Краткая характеристика ситуации, сложившейся в области образования, дана О. Китовой [29]:
«В период с 1960 по 1980 годы число студентов в России выросло вдвое — с 1,5 до 3 с лишним миллионов, за последующие 15 лет оно уменьшилось до 2,4 миллиона человек. Россия будет в числе тех немногих стран мира, которые вступят в 21 век с меньшим числом студентов, чем имели в 1980 году. Резко сократилось за эти же годы и число студентов средних специальных учебных заведений — с 2,6 до 1,9 миллиона человек. И число аспирантов сократилось тоже… В 1980 году на 10 тысяч населения у нас приходилось 219 студентов — это обеспечивало вполне достойное 5-е место в мире. Спустя 15 лет, в 1995 году, этот показатель упал до 175, и Россия скатилась на позорное 26-е место. 18 развитых стран пропустили мы, „недоразвитые“, вперед по общим расходам на образование: „экономнее“ уже просто и быть невозможно.

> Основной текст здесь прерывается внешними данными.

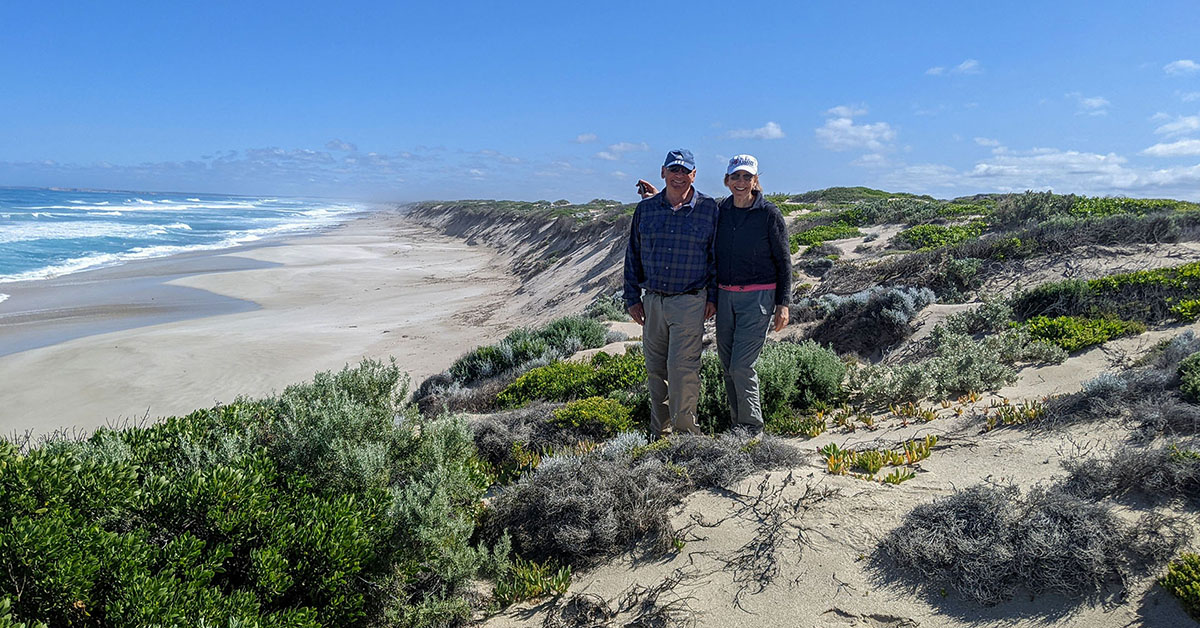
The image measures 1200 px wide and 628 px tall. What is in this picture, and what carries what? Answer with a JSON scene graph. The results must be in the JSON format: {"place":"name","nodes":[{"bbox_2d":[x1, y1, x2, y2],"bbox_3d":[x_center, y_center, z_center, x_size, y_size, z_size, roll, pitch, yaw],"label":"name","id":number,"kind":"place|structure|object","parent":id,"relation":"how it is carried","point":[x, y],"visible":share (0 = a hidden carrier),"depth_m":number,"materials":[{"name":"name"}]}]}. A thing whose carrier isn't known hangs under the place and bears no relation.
{"place":"outdoors","nodes":[
{"label":"outdoors","id":0,"kind":"place"},
{"bbox_2d":[0,187,372,295],"label":"sea","id":1,"kind":"structure","parent":0,"point":[42,234],"materials":[{"name":"blue liquid"}]},
{"bbox_2d":[0,205,556,439],"label":"sand beach","id":2,"kind":"structure","parent":0,"point":[421,259],"materials":[{"name":"beige sand"}]},
{"bbox_2d":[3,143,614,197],"label":"cloud","id":3,"kind":"structure","parent":0,"point":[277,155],"materials":[{"name":"white"}]},
{"bbox_2d":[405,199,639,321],"label":"sand dune","id":4,"kind":"structure","parent":0,"point":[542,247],"materials":[{"name":"beige sand"}]},
{"bbox_2d":[572,133,598,143],"label":"cloud","id":5,"kind":"structure","parent":0,"point":[582,138],"materials":[{"name":"white"}]},
{"bbox_2d":[0,0,1199,201],"label":"sky","id":6,"kind":"structure","parent":0,"point":[7,157],"materials":[{"name":"blue"}]},
{"bbox_2d":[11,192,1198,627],"label":"sand","id":7,"kind":"structure","parent":0,"point":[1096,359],"materials":[{"name":"beige sand"}]},
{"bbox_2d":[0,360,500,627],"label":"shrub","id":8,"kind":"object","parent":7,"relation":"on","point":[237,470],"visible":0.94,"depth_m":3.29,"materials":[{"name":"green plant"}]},
{"bbox_2d":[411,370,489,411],"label":"shrub","id":9,"kind":"object","parent":7,"relation":"on","point":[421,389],"visible":0.58,"depth_m":9.16,"materials":[{"name":"plant"}]},
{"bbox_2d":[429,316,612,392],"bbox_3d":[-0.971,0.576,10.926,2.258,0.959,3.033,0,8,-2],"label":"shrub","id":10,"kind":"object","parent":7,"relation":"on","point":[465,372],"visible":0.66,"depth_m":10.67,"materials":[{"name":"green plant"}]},
{"bbox_2d":[469,406,584,473],"bbox_3d":[-0.317,0.843,6.063,1.495,0.469,1.318,0,8,-2],"label":"shrub","id":11,"kind":"object","parent":7,"relation":"on","point":[496,443],"visible":0.58,"depth_m":5.92,"materials":[{"name":"plant"}]},
{"bbox_2d":[491,557,571,605],"bbox_3d":[-0.305,1.167,3.670,0.414,0.162,0.423,0,8,-2],"label":"plant","id":12,"kind":"object","parent":7,"relation":"on","point":[561,583],"visible":0.73,"depth_m":3.65,"materials":[{"name":"green plant"}]},
{"bbox_2d":[496,351,646,409],"bbox_3d":[-0.112,0.679,7.908,1.837,0.567,1.600,0,8,-2],"label":"green shrub","id":13,"kind":"object","parent":7,"relation":"on","point":[621,364],"visible":0.61,"depth_m":7.68,"materials":[{"name":"green plant"}]},
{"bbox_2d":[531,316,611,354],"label":"shrub","id":14,"kind":"object","parent":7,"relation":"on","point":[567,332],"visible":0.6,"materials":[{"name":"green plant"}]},
{"bbox_2d":[550,396,645,436],"bbox_3d":[-0.031,0.804,6.354,0.864,0.341,0.867,0,8,-2],"label":"green shrub","id":15,"kind":"object","parent":7,"relation":"on","point":[582,414],"visible":0.67,"depth_m":6.24,"materials":[{"name":"green plant"}]},
{"bbox_2d":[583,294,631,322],"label":"shrub","id":16,"kind":"object","parent":7,"relation":"on","point":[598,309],"visible":0.57,"depth_m":15.55,"materials":[{"name":"green plant"}]},
{"bbox_2d":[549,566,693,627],"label":"dry branch","id":17,"kind":"object","parent":7,"relation":"on","point":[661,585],"visible":0.93,"depth_m":3.23,"materials":[{"name":"brown wood"}]},
{"bbox_2d":[485,432,801,566],"bbox_3d":[0.181,0.896,4.409,1.873,0.550,1.640,0,8,-2],"label":"shrub","id":18,"kind":"object","parent":7,"relation":"on","point":[567,474],"visible":0.79,"depth_m":4.17,"materials":[{"name":"plant"}]},
{"bbox_2d":[623,148,721,438],"bbox_3d":[0.473,-0.095,5.303,0.597,1.828,0.800,2,8,12],"label":"man","id":19,"kind":"object","parent":7,"relation":"on","point":[661,222],"visible":0.99,"depth_m":5.07},
{"bbox_2d":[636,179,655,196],"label":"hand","id":20,"kind":"object","parent":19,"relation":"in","point":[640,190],"visible":0.65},
{"bbox_2d":[651,431,805,485],"bbox_3d":[0.669,0.838,4.865,1.128,0.348,1.048,0,8,-2],"label":"shrub","id":21,"kind":"object","parent":7,"relation":"on","point":[726,451],"visible":0.67,"depth_m":4.78,"materials":[{"name":"plant"}]},
{"bbox_2d":[712,156,793,438],"bbox_3d":[0.906,-0.092,5.291,0.504,1.710,0.836,0,8,-2],"label":"woman","id":22,"kind":"object","parent":7,"relation":"on","point":[757,230],"visible":0.97,"depth_m":5.11},
{"bbox_2d":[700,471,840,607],"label":"dry branch","id":23,"kind":"object","parent":7,"relation":"on","point":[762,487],"visible":0.85,"depth_m":3.72,"materials":[{"name":"brown wood"}]},
{"bbox_2d":[696,340,848,430],"bbox_3d":[1.366,0.569,6.926,1.548,0.746,1.428,0,8,-2],"label":"shrub","id":24,"kind":"object","parent":7,"relation":"on","point":[822,353],"visible":0.63,"depth_m":6.68,"materials":[{"name":"green plant"}]},
{"bbox_2d":[770,408,826,437],"bbox_3d":[1.411,0.812,6.119,0.491,0.226,0.465,0,8,-2],"label":"succulent plant","id":25,"kind":"object","parent":7,"relation":"on","point":[816,428],"visible":0.78,"depth_m":6.09,"materials":[{"name":"green plant"}]},
{"bbox_2d":[788,222,859,250],"bbox_3d":[5.168,-1.775,19.762,2.331,0.627,2.260,0,8,-2],"label":"shrub","id":26,"kind":"object","parent":7,"relation":"on","point":[818,230],"visible":0.51,"depth_m":19.50,"materials":[{"name":"green plant"}]},
{"bbox_2d":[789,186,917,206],"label":"shrub","id":27,"kind":"object","parent":7,"relation":"on","point":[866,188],"visible":0.41,"depth_m":34.60,"materials":[{"name":"green plant"}]},
{"bbox_2d":[805,286,931,355],"bbox_3d":[3.037,0.062,9.539,1.625,0.802,1.614,0,8,-2],"label":"shrub","id":28,"kind":"object","parent":7,"relation":"on","point":[845,316],"visible":0.85,"depth_m":9.27,"materials":[{"name":"plant"}]},
{"bbox_2d":[822,435,937,485],"bbox_3d":[1.604,0.850,4.916,0.793,0.217,0.671,0,8,-2],"label":"succulent plant","id":29,"kind":"object","parent":7,"relation":"on","point":[897,474],"visible":0.89,"depth_m":4.88,"materials":[{"name":"plant"}]},
{"bbox_2d":[888,401,937,423],"bbox_3d":[2.220,0.717,6.037,0.430,0.160,0.377,0,8,-2],"label":"succulent plant","id":30,"kind":"object","parent":7,"relation":"on","point":[929,416],"visible":0.89,"depth_m":6.02,"materials":[{"name":"plant"}]},
{"bbox_2d":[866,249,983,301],"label":"shrub","id":31,"kind":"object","parent":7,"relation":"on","point":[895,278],"visible":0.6,"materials":[{"name":"plant"}]},
{"bbox_2d":[894,223,985,250],"bbox_3d":[6.747,-1.484,16.621,1.968,0.596,2.001,0,8,-2],"label":"shrub","id":32,"kind":"object","parent":7,"relation":"on","point":[916,232],"visible":0.67,"depth_m":16.41,"materials":[{"name":"green plant"}]},
{"bbox_2d":[849,320,1050,402],"bbox_3d":[2.967,0.405,7.207,1.702,0.722,1.536,0,8,-2],"label":"shrub","id":33,"kind":"object","parent":7,"relation":"on","point":[973,384],"visible":0.83,"depth_m":7.07,"materials":[{"name":"green plant"}]},
{"bbox_2d":[879,482,1151,603],"bbox_3d":[1.760,0.919,3.537,1.291,0.435,1.096,0,8,-2],"label":"shrub","id":34,"kind":"object","parent":7,"relation":"on","point":[977,522],"visible":0.82,"depth_m":3.38,"materials":[{"name":"plant"}]},
{"bbox_2d":[986,399,1045,428],"bbox_3d":[2.801,0.683,5.681,0.508,0.171,0.471,0,8,-2],"label":"succulent plant","id":35,"kind":"object","parent":7,"relation":"on","point":[1010,418],"visible":0.73,"depth_m":5.67,"materials":[{"name":"plant"}]},
{"bbox_2d":[1022,314,1144,352],"bbox_3d":[4.346,0.161,7.677,1.238,0.332,0.957,0,8,-2],"label":"shrub","id":36,"kind":"object","parent":7,"relation":"on","point":[1094,336],"visible":0.7,"depth_m":7.53,"materials":[{"name":"green plant"}]},
{"bbox_2d":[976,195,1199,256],"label":"shrub","id":37,"kind":"object","parent":7,"relation":"on","point":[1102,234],"visible":0.68,"depth_m":17.29,"materials":[{"name":"green plant"}]},
{"bbox_2d":[1010,263,1199,322],"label":"shrub","id":38,"kind":"object","parent":7,"relation":"on","point":[1069,307],"visible":0.74,"depth_m":8.43,"materials":[{"name":"green plant"}]},
{"bbox_2d":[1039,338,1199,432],"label":"shrub","id":39,"kind":"object","parent":7,"relation":"on","point":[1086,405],"visible":0.81,"depth_m":5.40,"materials":[{"name":"plant"}]},
{"bbox_2d":[1058,442,1199,502],"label":"shrub","id":40,"kind":"object","parent":7,"relation":"on","point":[1088,470],"visible":0.79,"depth_m":4.05,"materials":[{"name":"plant"}]},
{"bbox_2d":[1157,551,1199,619],"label":"shrub","id":41,"kind":"object","parent":7,"relation":"on","point":[1169,581],"visible":0.97,"depth_m":3.17,"materials":[{"name":"green plant"}]},
{"bbox_2d":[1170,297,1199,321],"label":"shrub","id":42,"kind":"object","parent":7,"relation":"on","point":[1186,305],"visible":0.91,"depth_m":7.61,"materials":[{"name":"green plant"}]},
{"bbox_2d":[1176,352,1199,402],"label":"shrub","id":43,"kind":"object","parent":7,"relation":"on","point":[1196,376],"visible":0.94,"depth_m":5.66,"materials":[{"name":"green plant"}]},
{"bbox_2d":[594,141,649,158],"label":"cloud","id":44,"kind":"structure","parent":0,"point":[615,147],"materials":[{"name":"white"}]},
{"bbox_2d":[727,122,784,140],"label":"cloud","id":45,"kind":"structure","parent":0,"point":[776,130],"materials":[{"name":"white"}]},
{"bbox_2d":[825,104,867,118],"label":"cloud","id":46,"kind":"structure","parent":0,"point":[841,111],"materials":[{"name":"white"}]},
{"bbox_2d":[815,107,895,150],"label":"cloud","id":47,"kind":"structure","parent":0,"point":[866,134],"materials":[{"name":"white"}]},
{"bbox_2d":[924,59,980,76],"label":"cloud","id":48,"kind":"structure","parent":0,"point":[964,65],"materials":[{"name":"white"}]},
{"bbox_2d":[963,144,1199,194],"label":"cloud","id":49,"kind":"structure","parent":0,"point":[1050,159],"materials":[{"name":"white"}]},
{"bbox_2d":[1074,95,1110,112],"label":"cloud","id":50,"kind":"structure","parent":0,"point":[1094,101],"materials":[{"name":"white"}]},
{"bbox_2d":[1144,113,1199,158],"label":"cloud","id":51,"kind":"structure","parent":0,"point":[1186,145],"materials":[{"name":"white"}]},
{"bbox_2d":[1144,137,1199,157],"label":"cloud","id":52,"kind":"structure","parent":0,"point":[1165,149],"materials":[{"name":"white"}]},
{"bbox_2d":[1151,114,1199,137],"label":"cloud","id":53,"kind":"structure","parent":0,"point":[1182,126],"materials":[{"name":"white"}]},
{"bbox_2d":[1163,59,1198,76],"label":"cloud","id":54,"kind":"structure","parent":0,"point":[1184,63],"materials":[{"name":"white"}]}
]}

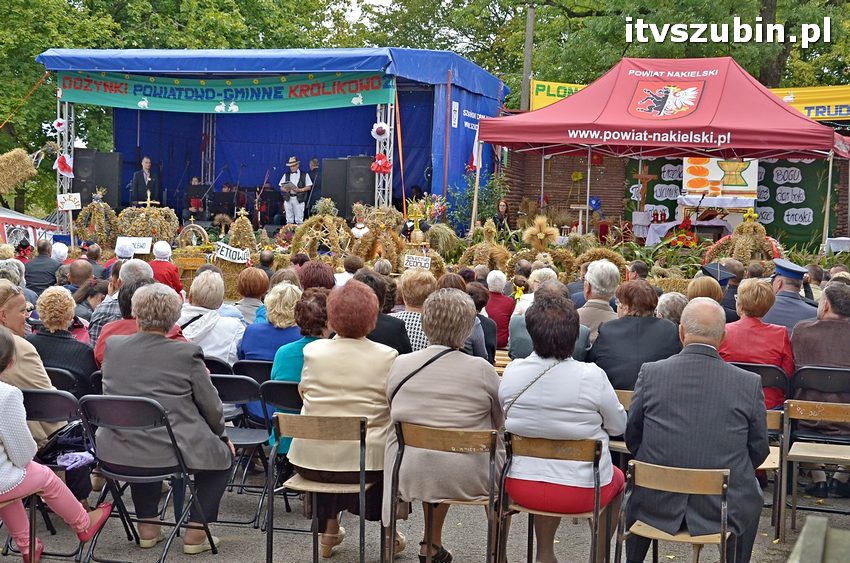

Нашим вузам не хватает денег на все подряд: на достойную (и даже недостойную) зарплату преподавателям, ремонт зданий, покупку книг в библиотеке, оплату коммунальных услуг, мебель и лабораторное оборудование… А как совместить словесные изыски с суровой действительностью, когда с трудом в Белгородской технологической академии собирают деньги на стипендии, когда в Белгородском университете запирают, пардон, туалеты, — за долги коммунальщикам те отключили канализацию».
Однако отмеченные достижения по развалу высшей школы уже не удовлетворяли «реформаторов». Они решили ускорить темпы ее уничтожения. В конце 1997 г. намечалось в рамках второго этапа «реформы» резко уменьшить ассигнования, сократить число институтов и преподавателей, усилить обнищание последних, ввести плату за обучение, приватизировать вузы, что позволило бы катастрофически ухудшить качество обучения, резко снизить уровень выпускников. Но 20 мая 1998 г. с протестом против второго этапа реформы (т.е. фактического разрушения системы высшего образования) на улицы городов России вышли сотни тысяч студентов и преподавателей. Это было неожиданно — «реформаторы» долгое время уповали на политическую инертность студентов. Вся мощь СМИ была направлена на охаивание периода советской власти, на растление молодежи. Но вышедшие на улицы студенты были настроены достаточно жестко. «Реформаторы» вынуждены были временно отложить окончательный подрыв высшего образования.